Le Poste à Galène à Marseille, d’une jauge de 300 personnes, était aux trois quarts plein (Marseille franchement tu crains), mais la voix de Rover est si puissante qu’elle a besoin d’espace : une salle comble l’aurait étouffée. Il nous semblait parfois que les 4 murs du Poste ne suffisaient pas à contenir cette monumentale lame de fond vocale qui aurait couché un stade entier comme les blés.

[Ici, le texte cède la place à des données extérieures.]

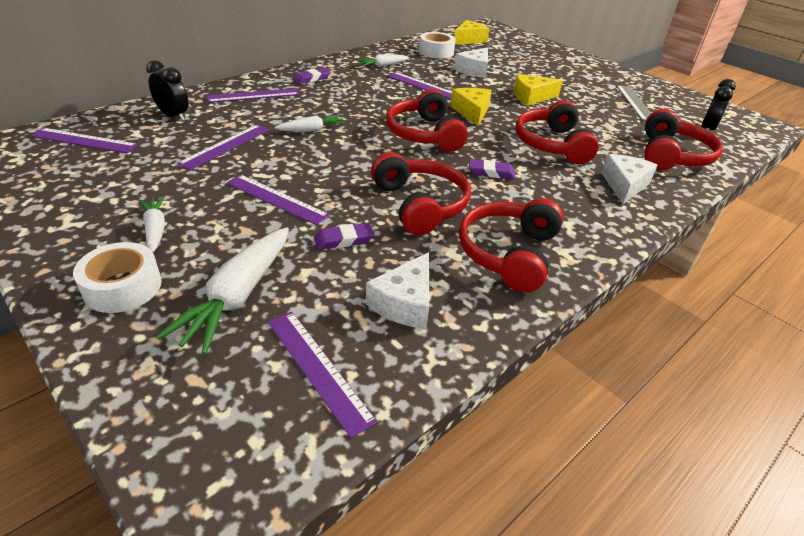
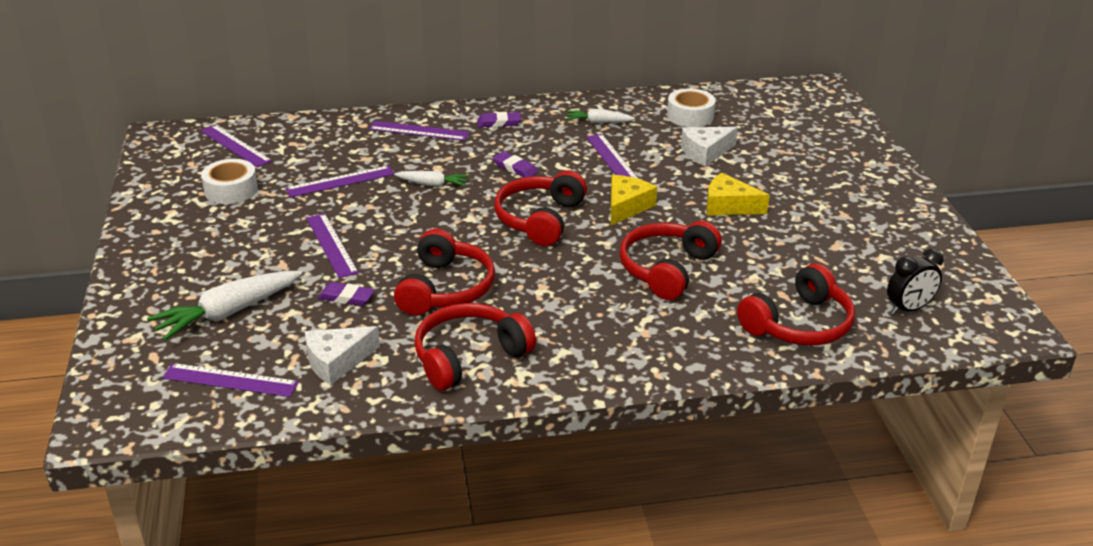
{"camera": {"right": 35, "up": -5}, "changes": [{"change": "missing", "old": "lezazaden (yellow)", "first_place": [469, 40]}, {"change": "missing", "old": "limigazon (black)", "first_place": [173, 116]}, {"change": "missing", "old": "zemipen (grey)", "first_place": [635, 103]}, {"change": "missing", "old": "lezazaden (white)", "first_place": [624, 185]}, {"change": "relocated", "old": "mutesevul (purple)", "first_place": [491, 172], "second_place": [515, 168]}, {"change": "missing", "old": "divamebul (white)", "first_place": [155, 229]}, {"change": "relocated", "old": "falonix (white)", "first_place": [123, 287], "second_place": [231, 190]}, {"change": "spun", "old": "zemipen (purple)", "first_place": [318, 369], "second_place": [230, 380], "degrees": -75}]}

Rover semble avoir moulu dans un milkshake des bouts de voix de Bowie, quelques notes de Beatles, des éclats d’Interpol, un zeste de mélodie gainsbourienne, un iota de disco, quelques riffs de Sweet Home Alabama, des bribes de Polnareff (et j’en passe certainement), pour engendrer un objet unique et pur non encore identifié. En live, le groupe a épuré les harmonies, élimé le côté orchestral de l’album : en sort un son brut, plus rugueux, qui parfois fait CRRRRRR au point que ta colonne vertébrale devient la Tour de Pise (je vous laisse apprécier la portée mignonne de cette image).

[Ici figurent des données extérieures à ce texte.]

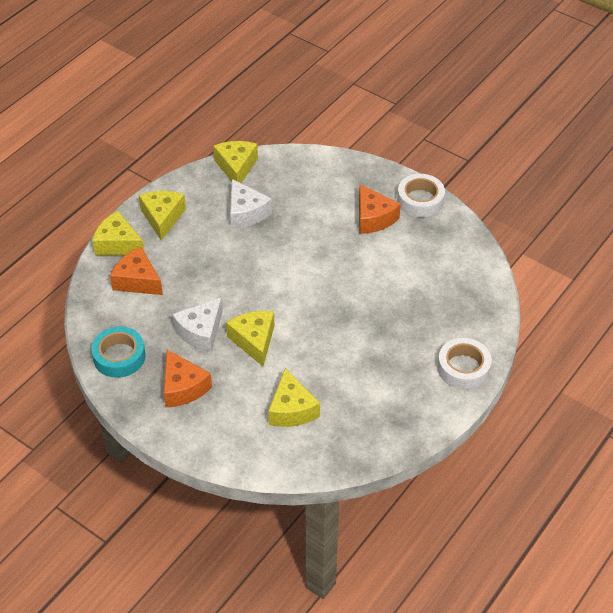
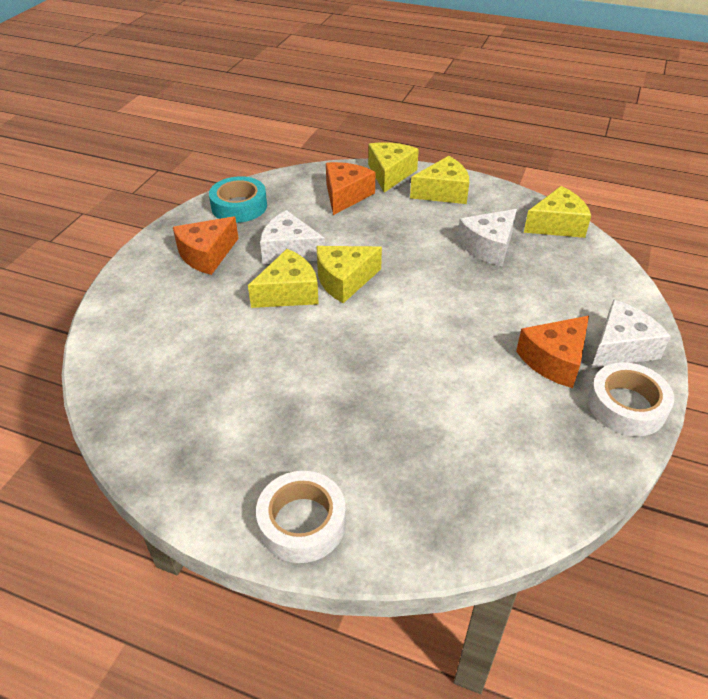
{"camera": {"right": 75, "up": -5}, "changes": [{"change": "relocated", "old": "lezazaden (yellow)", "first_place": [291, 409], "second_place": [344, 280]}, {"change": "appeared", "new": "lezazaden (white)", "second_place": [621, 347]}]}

Cerise sur un gâteau déjà bien fourni, le Poste à Galène a eu droit à un VRAI rappel. Vous savez, celui qui n’est pas prévu, celui qui vient après le rappel-calibré-pour-que-le-concert-dure-une-heure-douze-minutes, et qui s’obtient à force de beuglements, sifflements, protestations et autres vagissements (alleeeez, allez allez alleeeez, encooooore, noooon, revieeens), après que la lumière est rallumée et la petite musique d’ascenseur a repris sa marche funeste. Le public n’en démordait pas, Timothée est revenu pour une version acoustique de Aqualast.

Cerise sur la cerise mûre à point, Rover a l’humour pince-sans-rire, un charisme à faire pleurer Bernard Tapie et une envergure scénique inversement proportionnelle à Mirelle Mathieu.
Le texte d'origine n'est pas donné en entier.